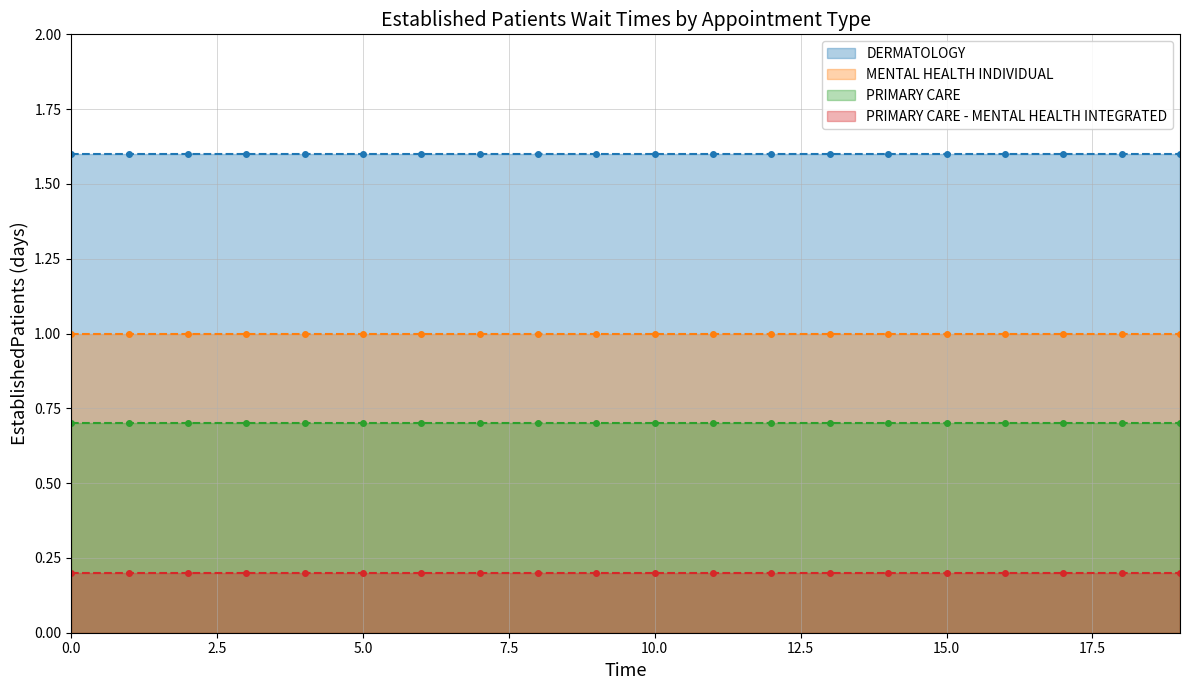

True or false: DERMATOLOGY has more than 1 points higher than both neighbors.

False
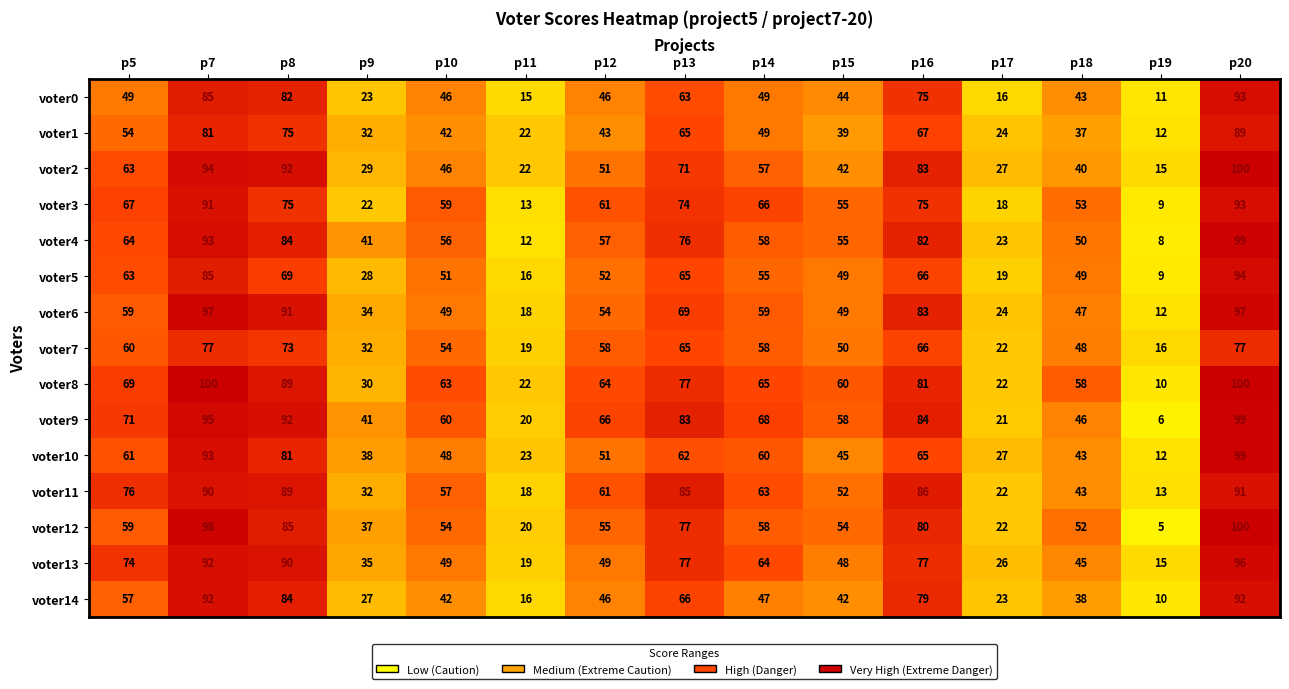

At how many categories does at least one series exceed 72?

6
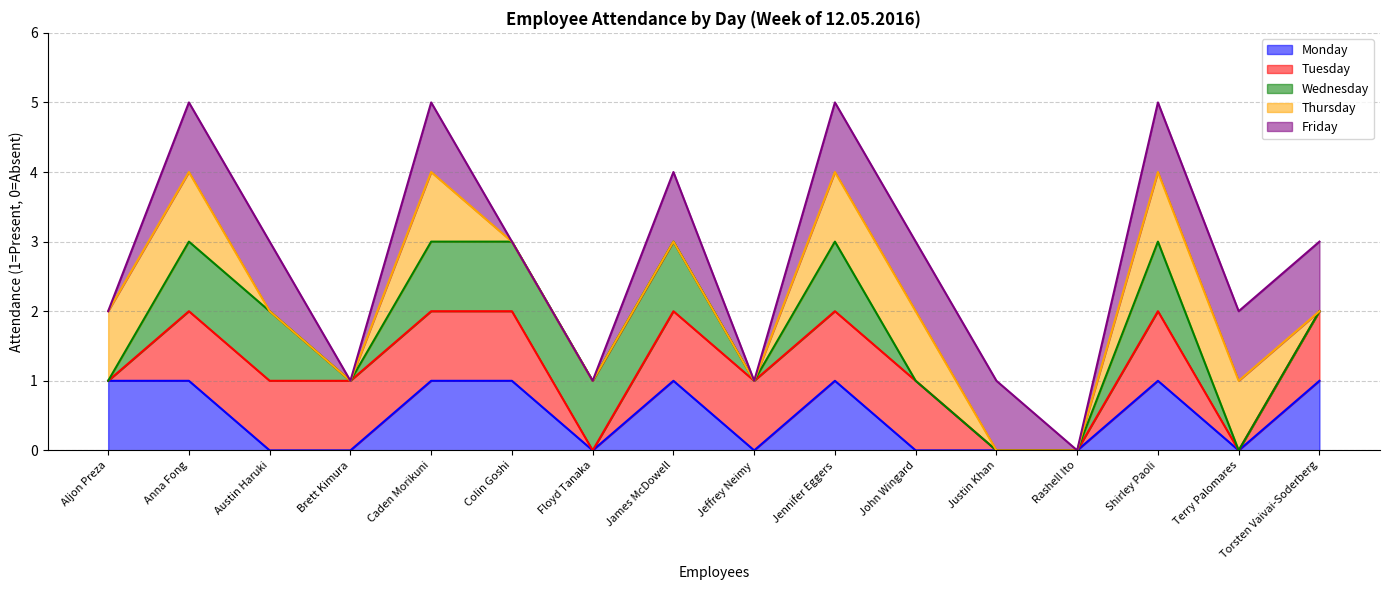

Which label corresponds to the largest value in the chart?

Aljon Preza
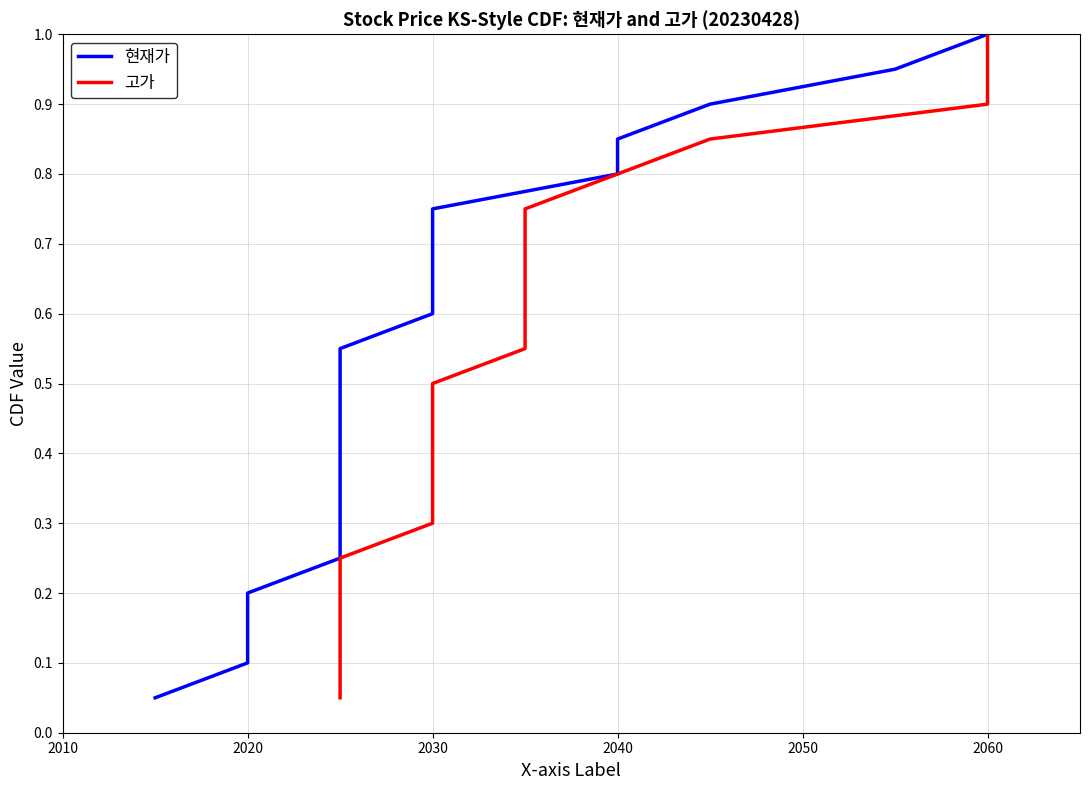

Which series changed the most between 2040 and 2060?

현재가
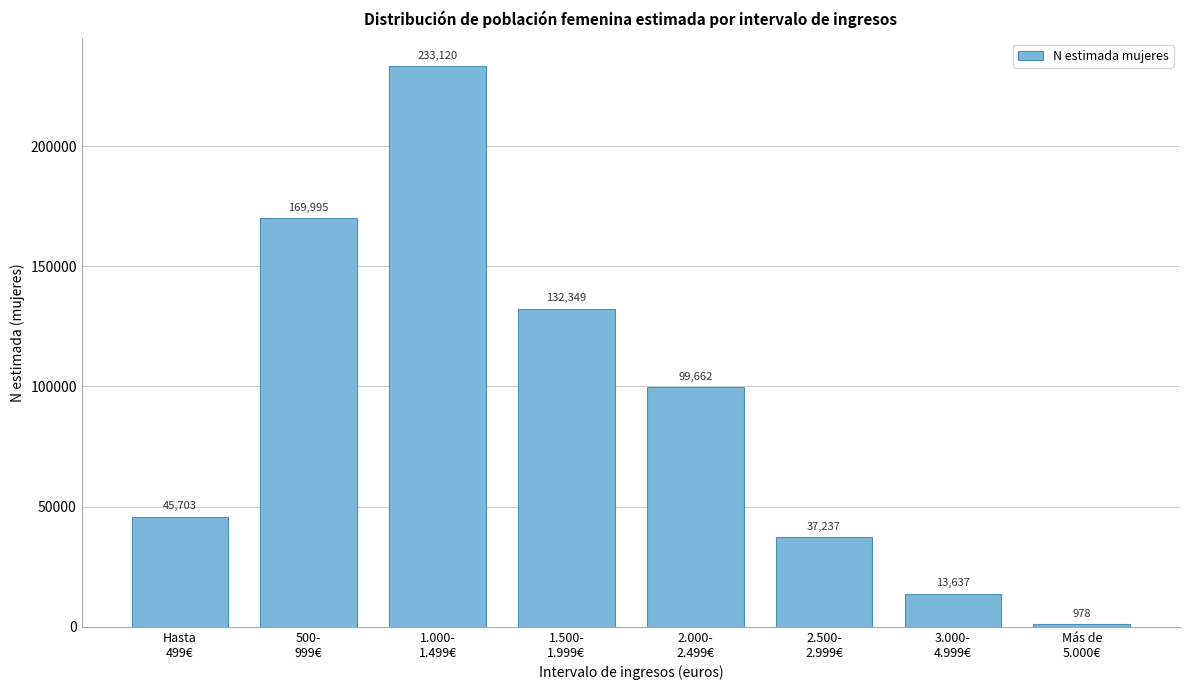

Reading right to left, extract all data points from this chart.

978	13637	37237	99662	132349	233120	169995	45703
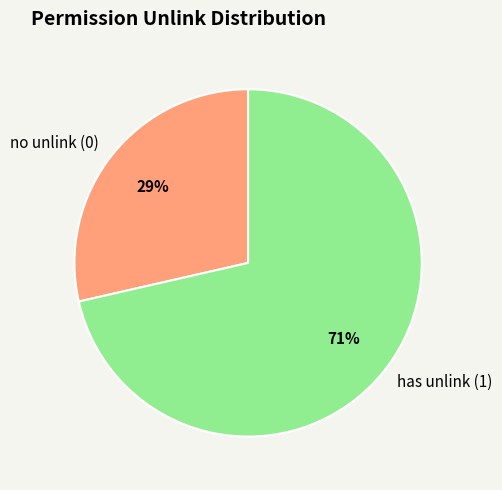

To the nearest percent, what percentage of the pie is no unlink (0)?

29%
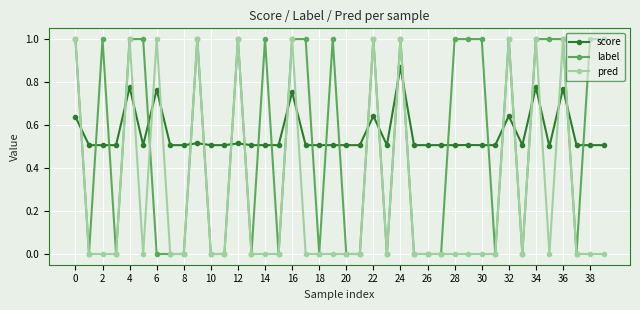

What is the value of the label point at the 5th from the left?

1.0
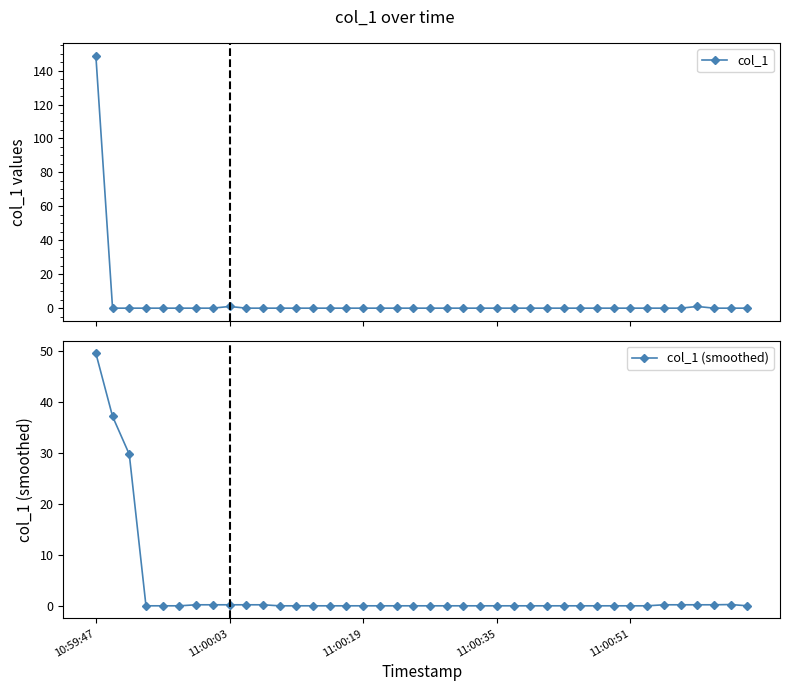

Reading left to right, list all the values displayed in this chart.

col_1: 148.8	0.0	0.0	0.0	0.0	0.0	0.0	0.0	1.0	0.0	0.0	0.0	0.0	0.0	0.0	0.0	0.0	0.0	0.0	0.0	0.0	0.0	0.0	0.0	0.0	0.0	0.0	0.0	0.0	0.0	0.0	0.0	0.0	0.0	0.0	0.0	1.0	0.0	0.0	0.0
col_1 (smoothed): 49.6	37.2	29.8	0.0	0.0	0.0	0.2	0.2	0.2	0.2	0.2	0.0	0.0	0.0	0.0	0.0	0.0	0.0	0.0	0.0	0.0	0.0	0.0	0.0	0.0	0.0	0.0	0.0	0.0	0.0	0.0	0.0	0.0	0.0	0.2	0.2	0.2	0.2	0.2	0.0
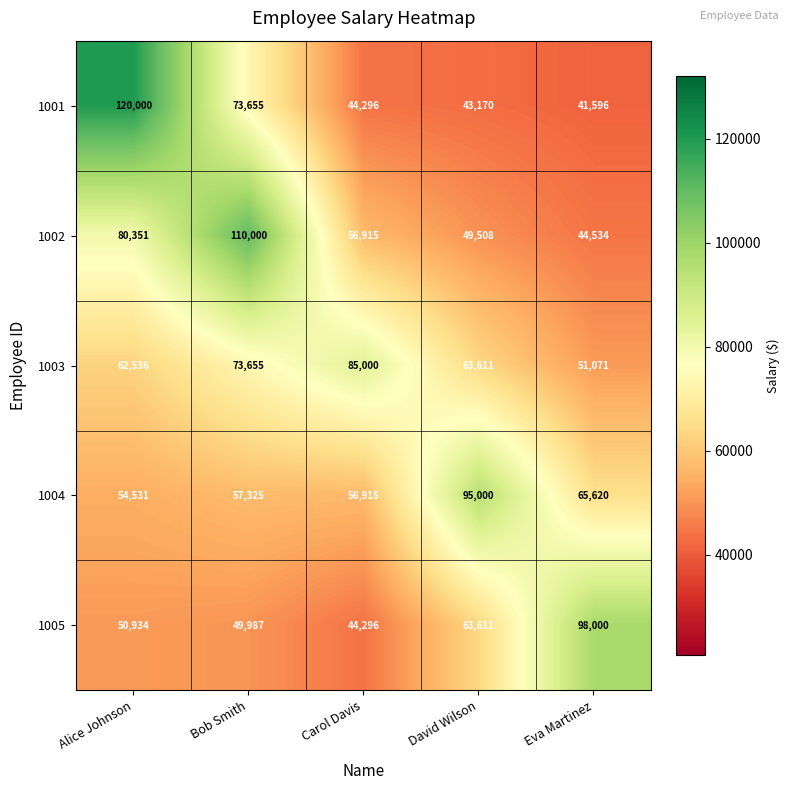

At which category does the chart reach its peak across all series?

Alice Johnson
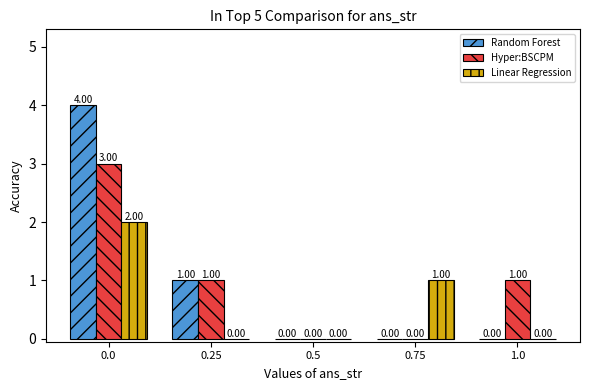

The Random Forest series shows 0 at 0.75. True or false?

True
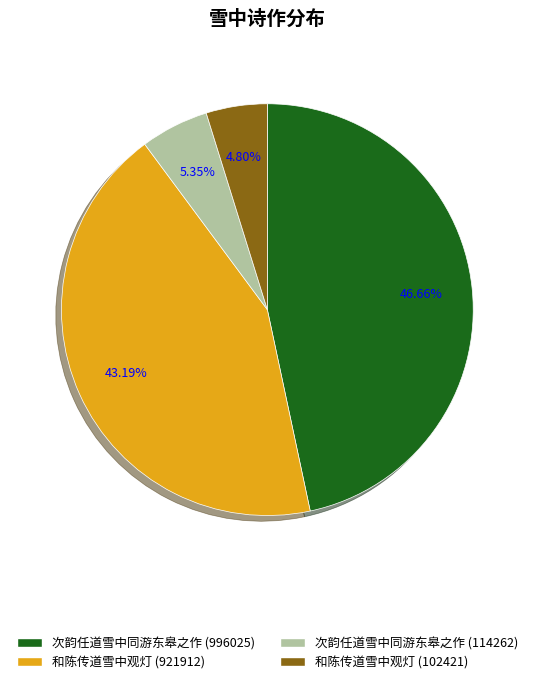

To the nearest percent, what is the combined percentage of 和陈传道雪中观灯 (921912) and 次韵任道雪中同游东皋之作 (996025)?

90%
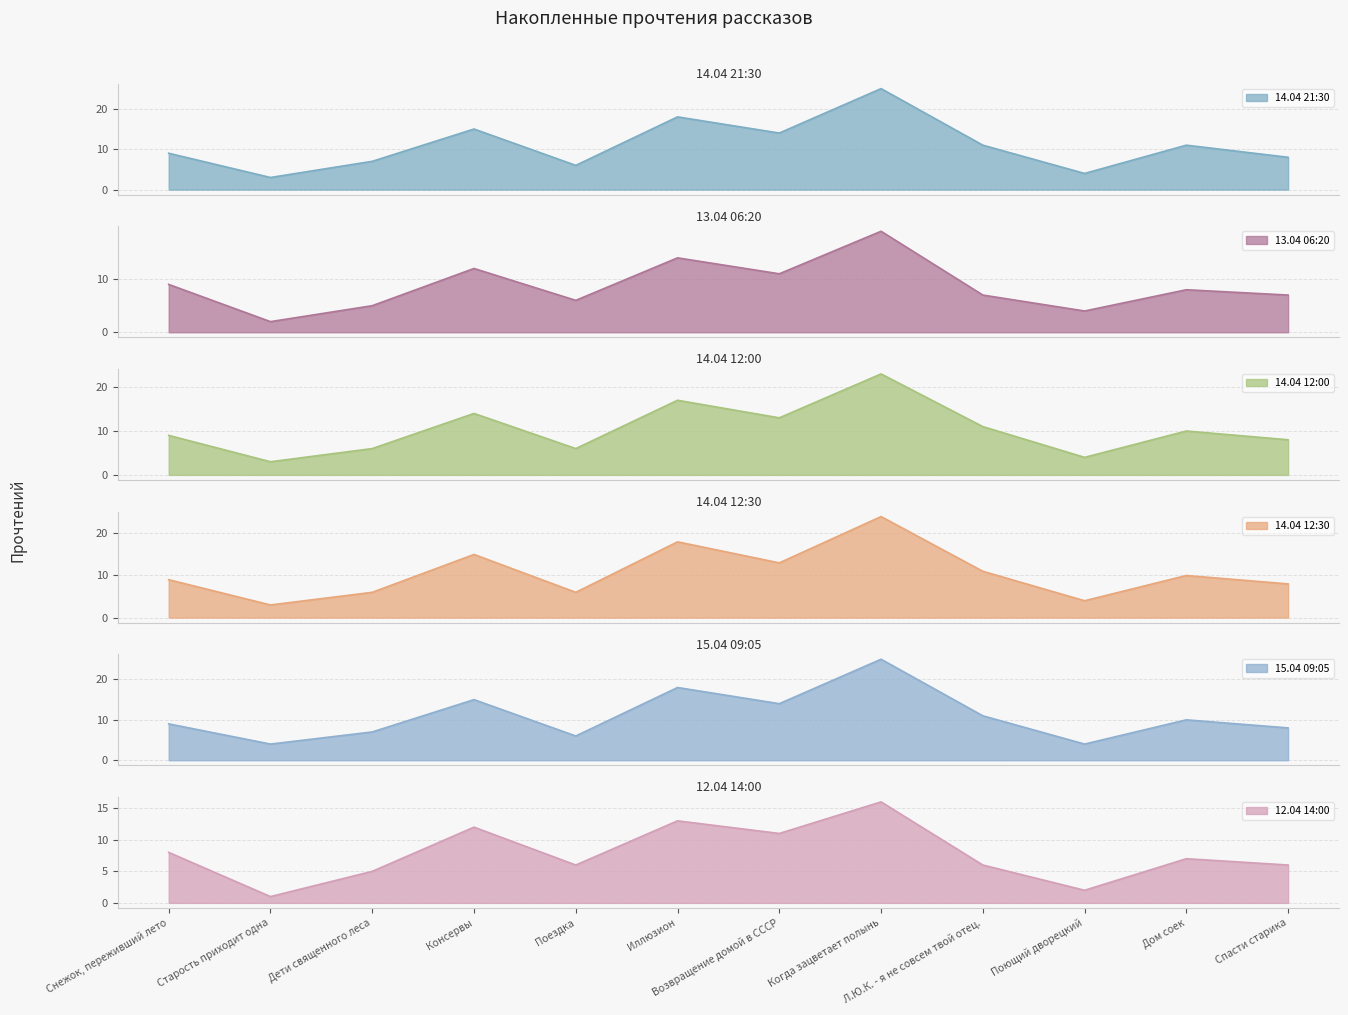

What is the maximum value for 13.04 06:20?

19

----

◆ Written task
Reproduce the whole listing above word for word, and leave out the pictures.

◆ Your response
True or false: DERMATOLOGY has more than 1 points higher than both neighbors.

False

At how many categories does at least one series exceed 72?

6

Which label corresponds to the largest value in the chart?

Aljon Preza

Which series changed the most between 2040 and 2060?

현재가

Reading right to left, extract all data points from this chart.

978	13637	37237	99662	132349	233120	169995	45703

To the nearest percent, what percentage of the pie is no unlink (0)?

29%

What is the value of the label point at the 5th from the left?

1.0

Reading left to right, list all the values displayed in this chart.

col_1: 148.8	0.0	0.0	0.0	0.0	0.0	0.0	0.0	1.0	0.0	0.0	0.0	0.0	0.0	0.0	0.0	0.0	0.0	0.0	0.0	0.0	0.0	0.0	0.0	0.0	0.0	0.0	0.0	0.0	0.0	0.0	0.0	0.0	0.0	0.0	0.0	1.0	0.0	0.0	0.0
col_1 (smoothed): 49.6	37.2	29.8	0.0	0.0	0.0	0.2	0.2	0.2	0.2	0.2	0.0	0.0	0.0	0.0	0.0	0.0	0.0	0.0	0.0	0.0	0.0	0.0	0.0	0.0	0.0	0.0	0.0	0.0	0.0	0.0	0.0	0.0	0.0	0.2	0.2	0.2	0.2	0.2	0.0

At which category does the chart reach its peak across all series?

Alice Johnson

The Random Forest series shows 0 at 0.75. True or false?

True

To the nearest percent, what is the combined percentage of 和陈传道雪中观灯 (921912) and 次韵任道雪中同游东皋之作 (996025)?

90%

What is the maximum value for 13.04 06:20?

19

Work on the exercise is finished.